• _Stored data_
——————————

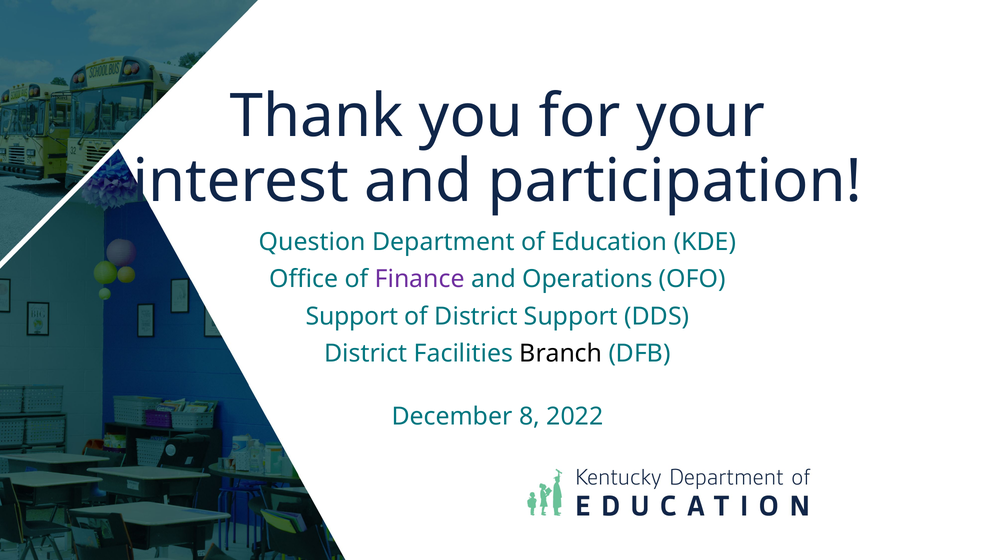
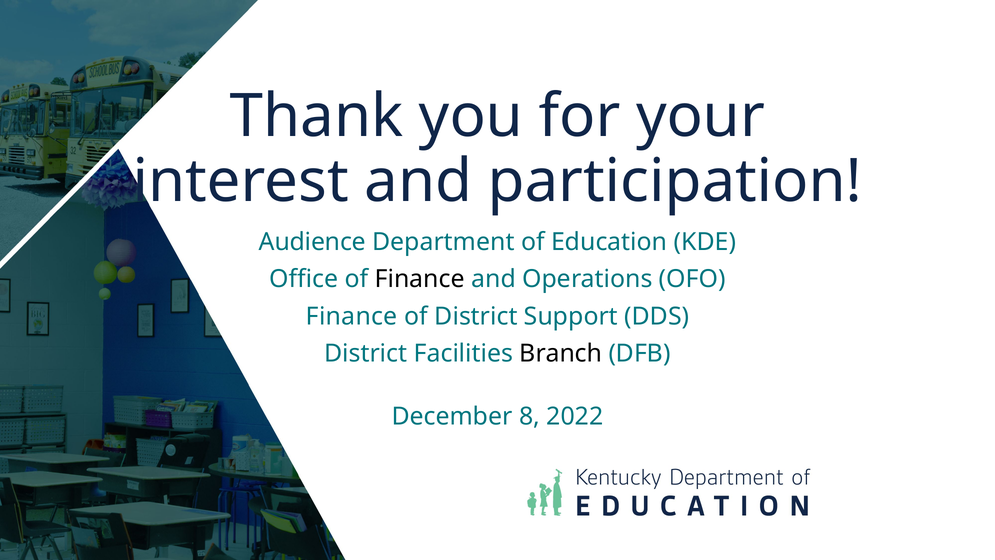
Question: Question -> Audience
Finance at (420, 279) colour: purple -> black
Support at (352, 316): Support -> Finance
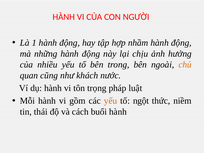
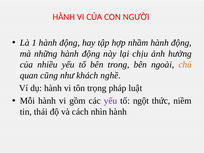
nước: nước -> nghề
yếu at (111, 101) colour: orange -> purple
buổi: buổi -> nhìn
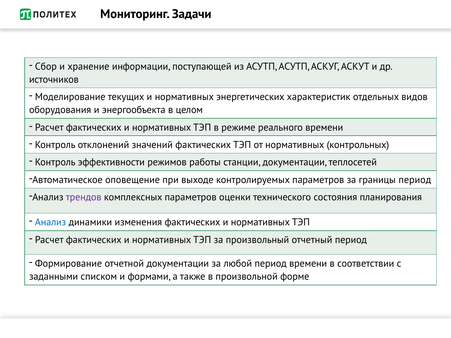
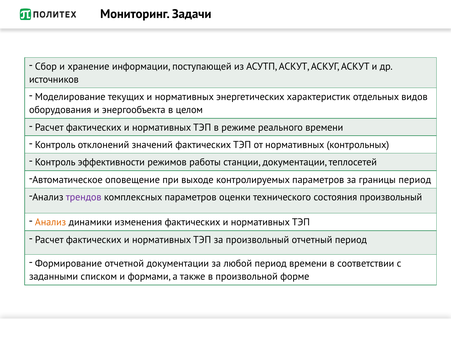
АСУТП АСУТП: АСУТП -> АСКУТ
состояния планирования: планирования -> произвольный
Анализ colour: blue -> orange
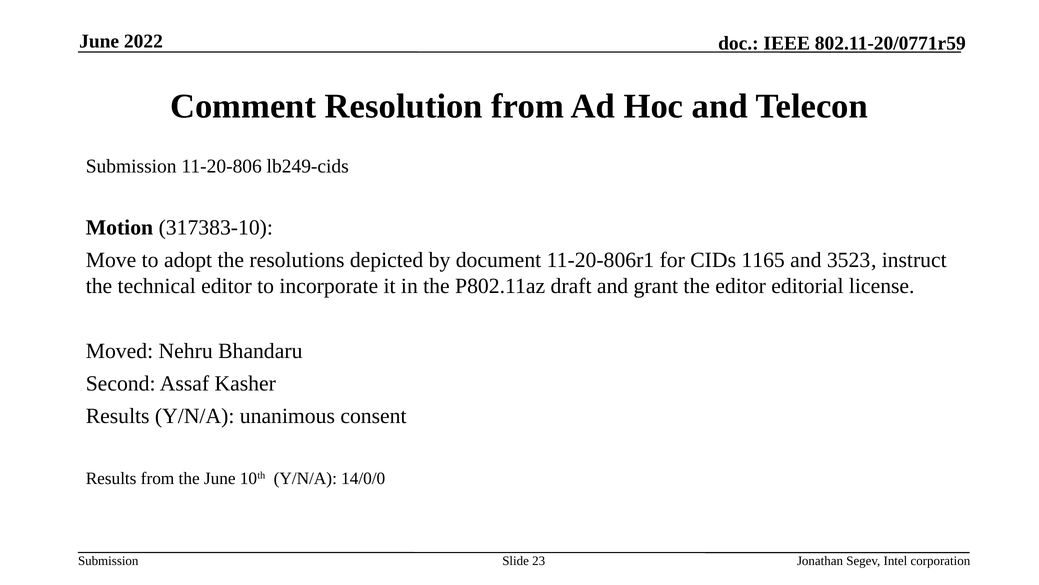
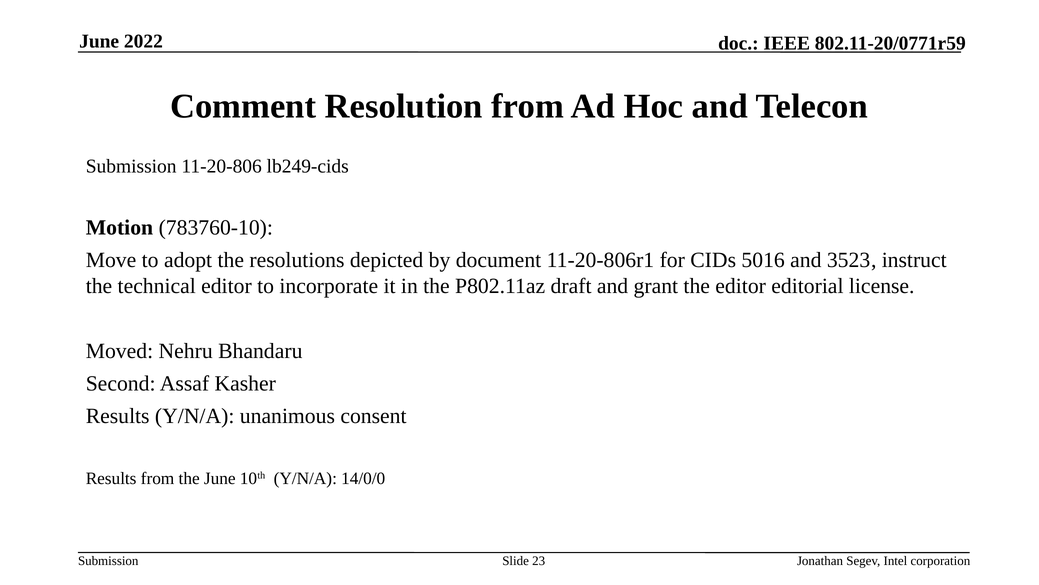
317383-10: 317383-10 -> 783760-10
1165: 1165 -> 5016
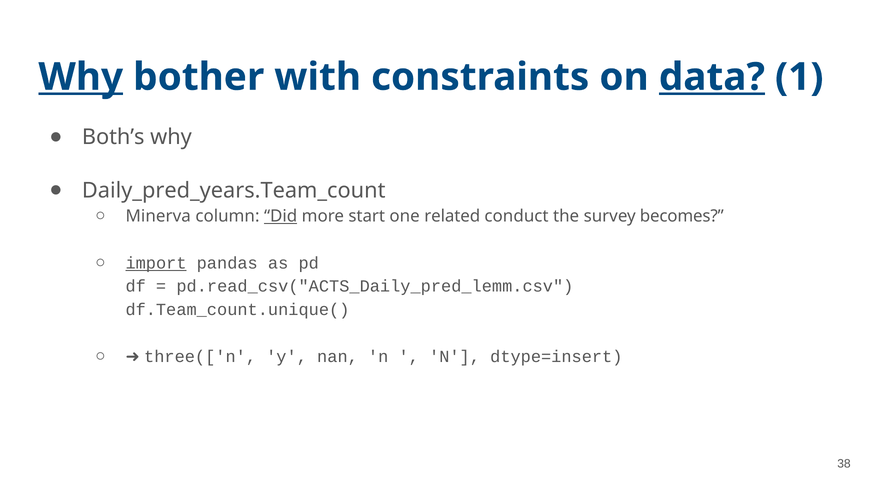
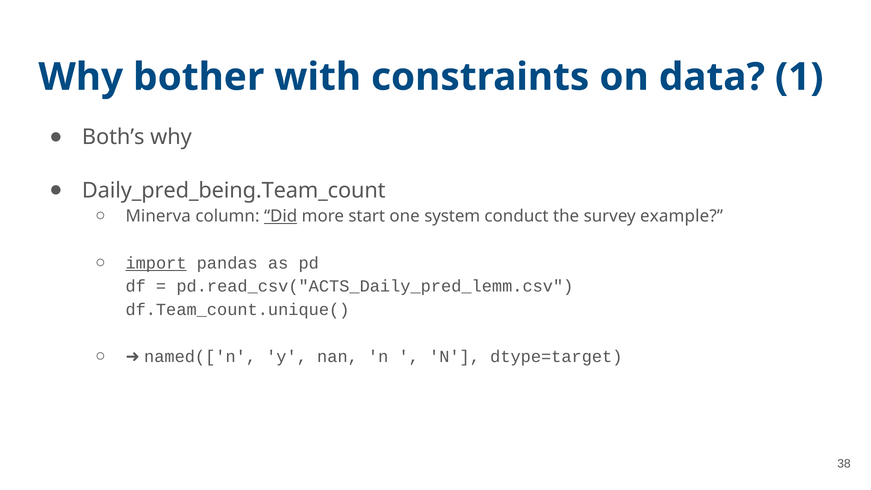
Why at (81, 77) underline: present -> none
data underline: present -> none
Daily_pred_years.Team_count: Daily_pred_years.Team_count -> Daily_pred_being.Team_count
related: related -> system
becomes: becomes -> example
three(['n: three(['n -> named(['n
dtype=insert: dtype=insert -> dtype=target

——————————

• _GOAL_
Copy out every line above verbatim, leaving the pictures out of your answer.

• _SOLUTION TO THE PROBLEM_
Question: Question -> Audience
Finance at (420, 279) colour: purple -> black
Support at (352, 316): Support -> Finance
nước: nước -> nghề
yếu at (111, 101) colour: orange -> purple
buổi: buổi -> nhìn
АСУТП АСУТП: АСУТП -> АСКУТ
состояния планирования: планирования -> произвольный
Анализ colour: blue -> orange
317383-10: 317383-10 -> 783760-10
1165: 1165 -> 5016
Why at (81, 77) underline: present -> none
data underline: present -> none
Daily_pred_years.Team_count: Daily_pred_years.Team_count -> Daily_pred_being.Team_count
related: related -> system
becomes: becomes -> example
three(['n: three(['n -> named(['n
dtype=insert: dtype=insert -> dtype=target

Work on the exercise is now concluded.